## ASSIGNMENT
Transcribe the listing verbatim. Do not carry over any pictures.

## DATA SECTION
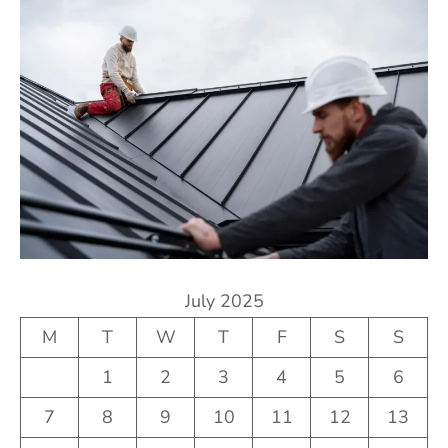
July 2025
M
T
W
T
F
S
S
1
2
3
4
5
6
7
8
9
10
11
12
13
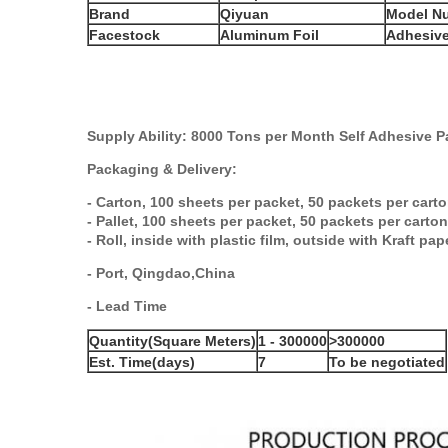
Brand
Qiyuan
Model N
Facestock
Aluminum Foil
Adhesiv
Supply Ability:
8
00
0 Tons per Month Self
Adhesive
P
Packaging & Delivery
:
-
Carton
,
100 sheets per packet, 50 packets per cart
-
Pallet
,
100 sheets per packet, 50 packets per carton
-
Roll
,
inside with plastic film, outside with
Kraft
pap
-
Por
t, Q
ingdao
,China
-
Lead Time
Quantity(Square Meters)
1 - 300000
>300000
Est. Time(days)
7
To be negotiated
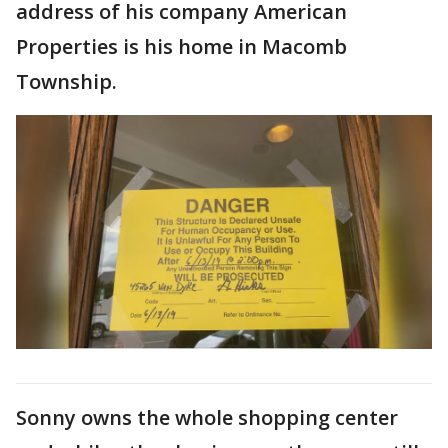
address of his company American
Properties is his home in Macomb
Township.
Sonny owns the whole shopping center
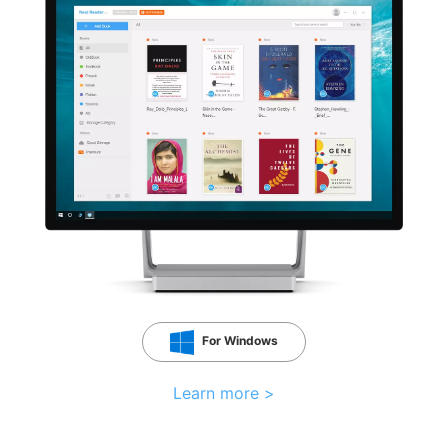
For Windows
Learn more >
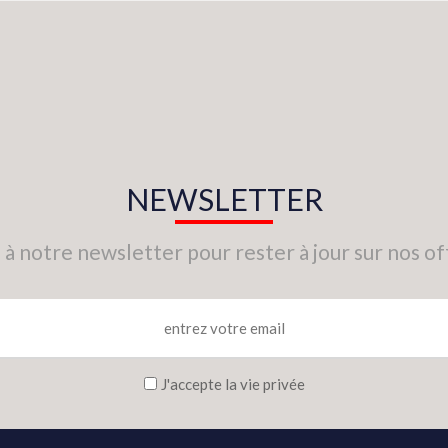
NEWSLETTER
 à notre newsletter pour rester à jour sur nos of
J'accepte la vie privée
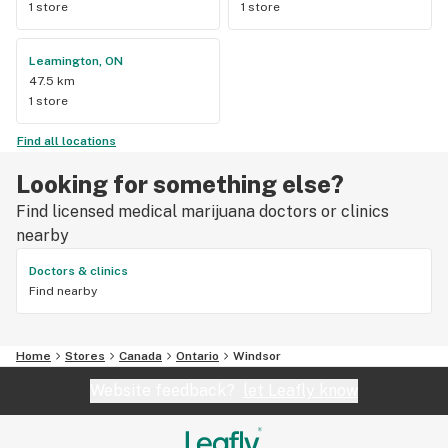
1 store
1 store
Leamington, ON
47.5 km
1 store
Find all locations
Looking for something else?
Find licensed medical marijuana doctors or clinics
nearby
Doctors & clinics
Find nearby
Home
Stores
Canada
Ontario
Windsor
Website feedback?
let Leafly know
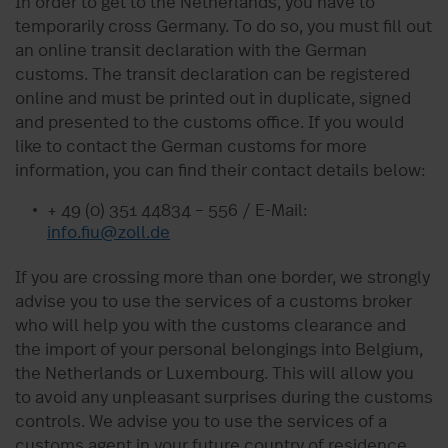
In order to get to the Netherlands, you have to
temporarily cross Germany. To do so, you must fill out
an online transit declaration with the German
customs. The transit declaration can be registered
online and must be printed out in duplicate, signed
and presented to the customs office. If you would
like to contact the German customs for more
information, you can find their contact details below:
+ 49 (0) 351 44834 – 556 / E-Mail:
info.fiu@zoll.de
If you are crossing more than one border, we strongly
advise you to use the services of a customs broker
who will help you with the customs clearance and
the import of your personal belongings into Belgium,
the Netherlands or Luxembourg. This will allow you
to avoid any unpleasant surprises during the customs
controls. We advise you to use the services of a
customs agent in your future country of residence.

## EXERCISE RESULT
July 2025
M
T
W
T
F
S
S
1
2
3
4
5
6
7
8
9
10
11
12
13
Brand
Qiyuan
Model N
Facestock
Aluminum Foil
Adhesiv
Supply Ability:
8
00
0 Tons per Month Self
Adhesive
P
Packaging & Delivery
:
-
Carton
,
100 sheets per packet, 50 packets per cart
-
Pallet
,
100 sheets per packet, 50 packets per carton
-
Roll
,
inside with plastic film, outside with
Kraft
pap
-
Por
t, Q
ingdao
,China
-
Lead Time
Quantity(Square Meters)
1 - 300000
>300000
Est. Time(days)
7
To be negotiated
address of his company American
Properties is his home in Macomb
Township.
Sonny owns the whole shopping center
For Windows
Learn more >
NEWSLETTER
 à notre newsletter pour rester à jour sur nos of
J'accepte la vie privée
1 store
1 store
Leamington, ON
47.5 km
1 store
Find all locations
Looking for something else?
Find licensed medical marijuana doctors or clinics
nearby
Doctors & clinics
Find nearby
Home
Stores
Canada
Ontario
Windsor
Website feedback?
let Leafly know
In order to get to the Netherlands, you have to
temporarily cross Germany. To do so, you must fill out
an online transit declaration with the German
customs. The transit declaration can be registered
online and must be printed out in duplicate, signed
and presented to the customs office. If you would
like to contact the German customs for more
information, you can find their contact details below:
+ 49 (0) 351 44834 – 556 / E-Mail:
info.fiu@zoll.de
If you are crossing more than one border, we strongly
advise you to use the services of a customs broker
who will help you with the customs clearance and
the import of your personal belongings into Belgium,
the Netherlands or Luxembourg. This will allow you
to avoid any unpleasant surprises during the customs
controls. We advise you to use the services of a
customs agent in your future country of residence.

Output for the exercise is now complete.